西宁,取“西陲安宁”之意。作为边陲之城,本意求得西方安宁,少免战火纷乱。
在西部的那些城池里,我独爱西宁偏多。西宁,是我西域宁静之地。我和西宁比擦肩而过要多,比一见如故要少,算起来应该是萍水相逢。
要说擦肩而过,文成公主才是,她从这里翻过日月山,换了藏服,一辈子就此别过黄土高原。要说一见如故,我比不上那些,从西域、东北、西夏乔迁过来并定居的撒拉族、土族、伊斯兰和藏民,他们才是河湟谷地的知音。
第一次来到西宁,高高的太阳并没有让我不适,两千米的海拔,我也是生龙活虎。在酒店休息后,马不停蹄找吃的,面片、牛羊肉、老酸奶和水果。我在西宁的街头走走逛逛,人不多,说着他们的方言,满脸的朴实。在这座夏之都,阳光和煦,温度宜人,夏季的夜晚都稍显凉意。
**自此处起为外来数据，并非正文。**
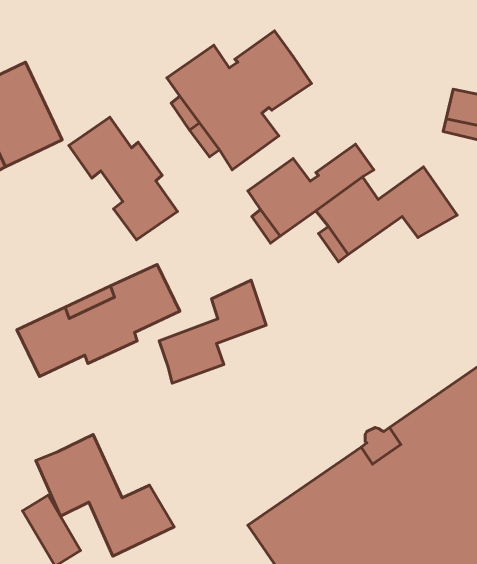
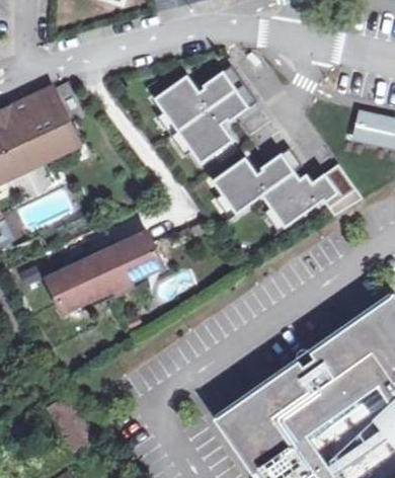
building: [69,117,178,240] -> none
building: [159,280,266,383] -> none
building: [36,434,174,556] -> none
西宁的历史,在时光的长廊里有着一席之地。故事太多,历史厚重,可西宁却是一点也厚不起来。每个黄河边的城市都有着讲不完的故事,西安、天水、兰州、武威、银川、敦煌、嘉峪关、额济纳。一路从这些城走过,仿佛走过历史的大染缸,搭上了历史的升降电梯。按到西夏,黑水城遗址诉说着无尽悠悠。按到盛唐,丝绸之路像一条巨龙横跨欧亚。胆子再大点,按到数万年前,贺兰山原始壁画前,仿佛回到人类诞生的元年。每一个西北的城市,都有自己独属的种子。
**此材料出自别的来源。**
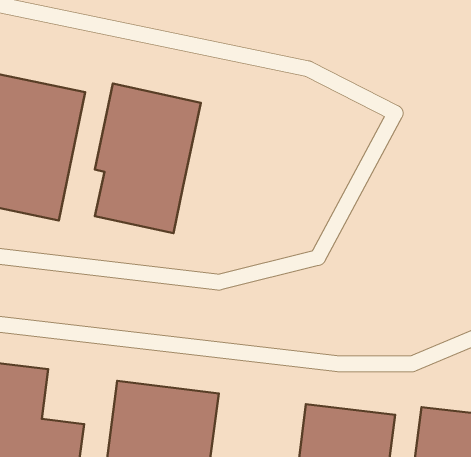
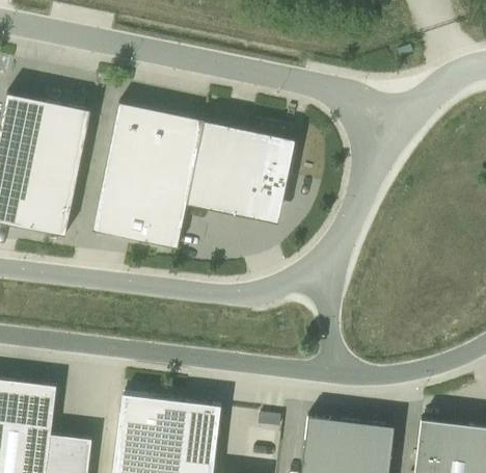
building: none -> [186,122,295,219]

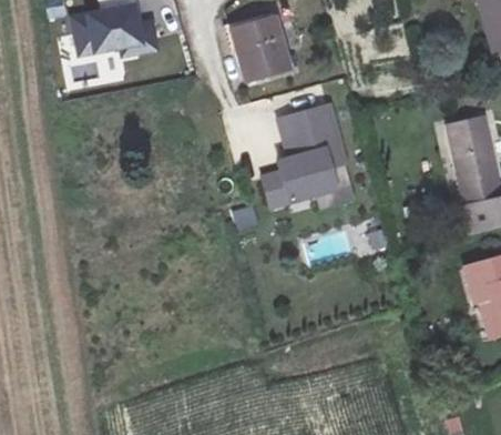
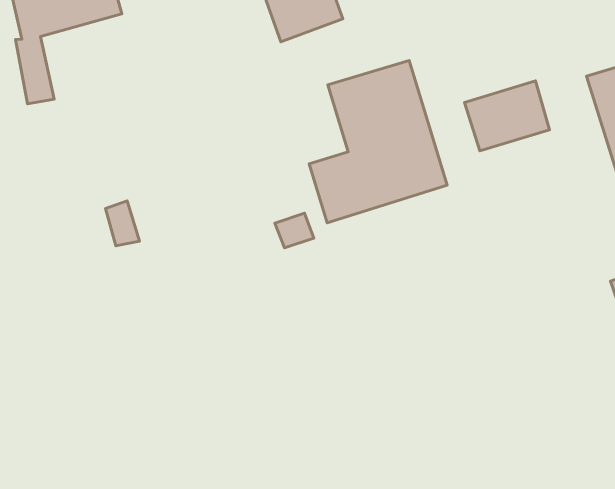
building: none -> [465,81,550,151]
这些城池,或多或少流淌着历史的血液。只是当年,他们也年轻过。这些城池,也无法避免地被遗忘。所以每到一个地方,我都会怀着谦卑走进他的过去,试着找回他年轻时候的容颜和一两个血气方刚的故事。
而西宁的过去,依然活灵活现地摆放在城的东西南北。湟水依然流淌,塔尔寺香火不断。撒拉族,土族的人们,勤勤恳恳地过着一天又一天的日子,伊斯兰的朝拜依然神圣,甚至基督教、道教也在这座城安稳地扎根下来。真是一座热闹的城市。
我想再去西宁,最好是柳絮飞扬的时候,最好是将夜未夜的时候,最好是水果正甜的时候,最好是不用着急计划去哪的时候,那个时候,我想能遇到最好的西宁。